提示：尽量在4℃进行操作，洗脱蛋白方法一除外。

1.收集细胞：

根据实验要求收集适量的细胞，通常每个免疫沉淀反应大约使用 10⁶-10⁷ 个细胞。

2.植物组织裂解处理：

取适量植物组织样本（叶片等）放置于冷冻液氮中，之后将冷冻后得植物组织样本放于研钵进行研磨，尽可能充分研磨破坏其细胞壁。加入500-1000ul RIPA 裂解液（已加蛋白酶抑制剂 PMSF 等）进行裂解，为了提高裂解效率，加入 200ul 玻璃粉充分震荡 30min，裂解完成后 12000 rpm，离心 30min，吸取上清 置新的离心管中，弃去沉淀。

3. 裂解细胞：

根据实验要求选择使用溶液A或溶液B裂解细胞。在溶液A或溶液B中加入蛋白酶抑制剂，用500μl预冷的溶液A或溶液B重悬细胞；置于冰上30分钟，可每10分钟充分吹打一次；4℃，20,000g离心15分钟，将裂解产物（上清）转移到一个新的预冷管中，丢弃沉淀。

4. 平衡珠子：

振荡充分混匀珠子， 吸取40μl HA-Nanoab-Magnetic beads到500μl预冷的溶液A或溶液B中，4℃，2,500g离心2分钟，或利用磁性分离，丢弃上清液。

5. 结合蛋白：

将平衡好的beads加入到细胞裂解产物中，于4℃旋转混合结合30min-1h。

6. 清洗珠子：

根据实验要求选择使用溶液C或溶液D清洗beads。4℃，2,500g离心2分钟，或利用磁性分离，丢弃上清液。用500μl预冷的溶液C或溶液D重悬beads，4℃，2,500g条件下离心2分钟，或利用磁性分离，丢弃上清液并重复洗涤3次。

7.洗脱蛋白

方法一：

加入20μl 2×SDS-sample buffer重悬beads。95℃，加热10min充分变性，2,500g离心2分钟或利用磁性分离收集上清，收集的产物可进行SDS-PAGE及免疫印迹分析。

方法二：

加入溶液E洗脱结合的蛋白，孵育时间30秒，期间不断混匀，2,500g离心2分钟或利用磁性分离收集上清，为了中和酸性的甘氨酸，立即加入5μl 1.0 M Tris（pH10.4）。
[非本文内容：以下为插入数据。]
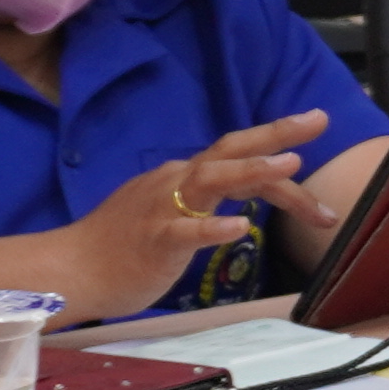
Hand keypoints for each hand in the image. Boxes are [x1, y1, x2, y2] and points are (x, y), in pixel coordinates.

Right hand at [57, 111, 332, 300]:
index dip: (279, 153)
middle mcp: (176, 183)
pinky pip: (184, 232)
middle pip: (230, 150)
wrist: (69, 269)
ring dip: (251, 169)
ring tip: (291, 163)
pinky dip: (212, 228)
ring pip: (210, 180)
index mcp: (184, 177)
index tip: (317, 137)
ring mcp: (162, 210)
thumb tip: (243, 193)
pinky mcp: (152, 241)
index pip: (238, 158)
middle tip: (318, 120)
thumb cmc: (124, 246)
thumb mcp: (173, 212)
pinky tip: (240, 228)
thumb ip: (204, 199)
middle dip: (276, 134)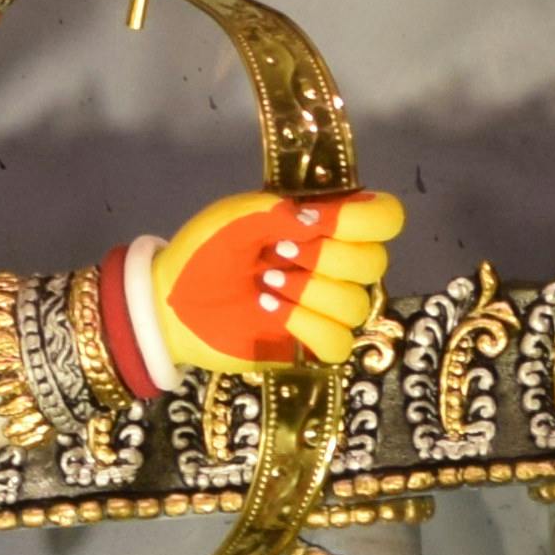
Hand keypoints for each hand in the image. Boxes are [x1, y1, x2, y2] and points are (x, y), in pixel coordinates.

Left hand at [140, 187, 401, 379]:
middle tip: (278, 255)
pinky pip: (339, 342)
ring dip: (310, 293)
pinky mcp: (310, 343)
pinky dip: (309, 328)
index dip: (363, 221)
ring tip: (265, 286)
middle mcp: (335, 264)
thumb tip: (318, 220)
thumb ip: (278, 211)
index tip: (320, 222)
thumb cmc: (204, 252)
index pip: (384, 218)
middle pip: (374, 263)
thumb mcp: (235, 217)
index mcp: (325, 225)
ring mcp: (325, 307)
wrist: (170, 301)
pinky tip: (274, 313)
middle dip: (325, 259)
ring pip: (356, 304)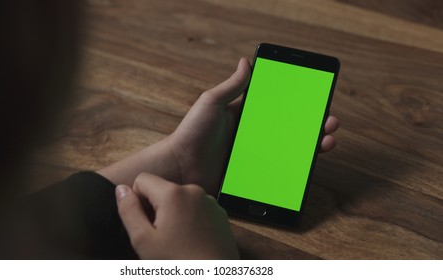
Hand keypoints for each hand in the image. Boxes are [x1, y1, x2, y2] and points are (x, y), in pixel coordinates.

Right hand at [115, 173, 238, 258]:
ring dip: (173, 216)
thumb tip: (121, 189)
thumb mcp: (144, 240)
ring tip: (177, 242)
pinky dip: (189, 221)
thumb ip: (129, 210)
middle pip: (161, 190)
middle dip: (156, 210)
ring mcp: (210, 202)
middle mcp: (194, 191)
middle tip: (160, 238)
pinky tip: (191, 242)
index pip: (142, 179)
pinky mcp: (219, 213)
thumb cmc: (180, 264)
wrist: (215, 279)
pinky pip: (195, 209)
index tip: (144, 224)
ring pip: (179, 200)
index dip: (136, 201)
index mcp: (173, 194)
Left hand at [166, 58, 339, 194]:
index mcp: (244, 116)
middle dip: (311, 125)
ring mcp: (252, 156)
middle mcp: (251, 135)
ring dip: (309, 146)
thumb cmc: (191, 132)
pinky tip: (306, 167)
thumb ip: (231, 86)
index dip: (297, 104)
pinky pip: (276, 172)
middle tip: (329, 122)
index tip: (315, 100)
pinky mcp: (250, 174)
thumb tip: (246, 61)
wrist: (180, 167)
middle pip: (288, 129)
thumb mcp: (212, 103)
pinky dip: (293, 170)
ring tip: (326, 142)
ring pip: (287, 150)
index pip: (276, 107)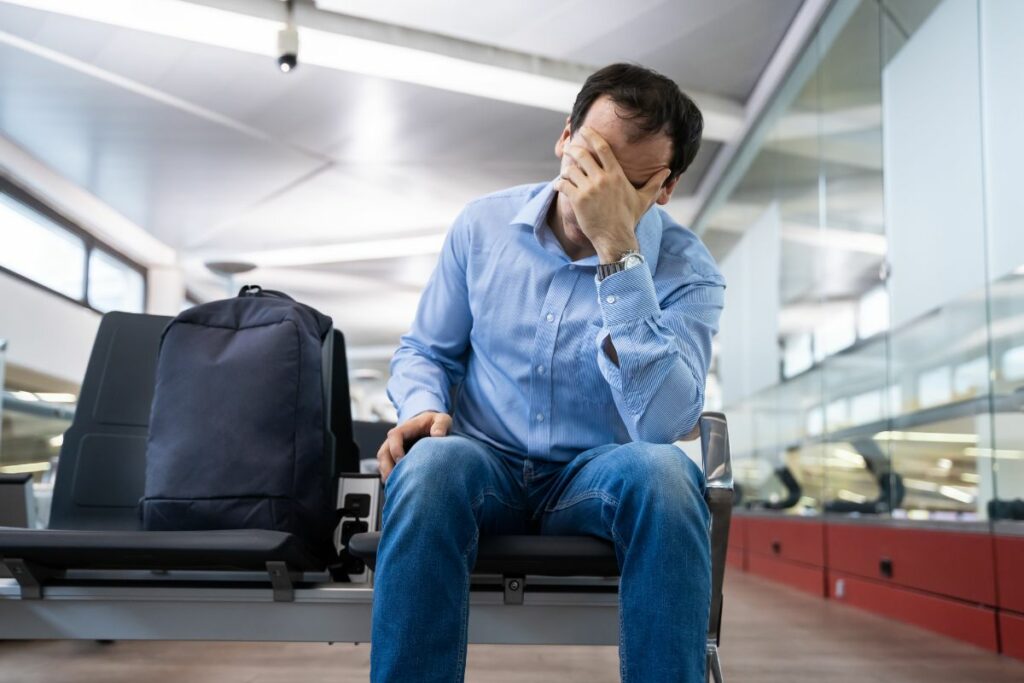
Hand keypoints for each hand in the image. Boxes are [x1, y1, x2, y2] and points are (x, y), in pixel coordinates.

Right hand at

注意：为了提高洗脱效率可以重复这一步。收集的产物可进行SDS-PAGE及免疫印迹分析。

注意事项：

1、关于裂解液与裂解液的选择：

裂解液A为温和裂解液，裂解液B为强裂解液，请根据自己实验样本选择相应的裂解液，如：若为胞质蛋白可选裂解液A或者A与B混合使用，若为核蛋白则可选择裂解液B。

漂洗液C和漂洗液D的选择（裂解液D为高盐溶液，可能会破坏蛋白间较弱的相互作用），若两个蛋白相互作用强，同时想减少非特异性，可选D；若两个蛋白相互作用弱的优先C。

2、尽量避免过多的反复冻融。可以适当分装后使用。

3、本产品仅供科研使用，不得用于临床诊断或治疗，不得用于食品或药品。

4、为了您的安全和健康，请穿实验服并戴一次性手套操作。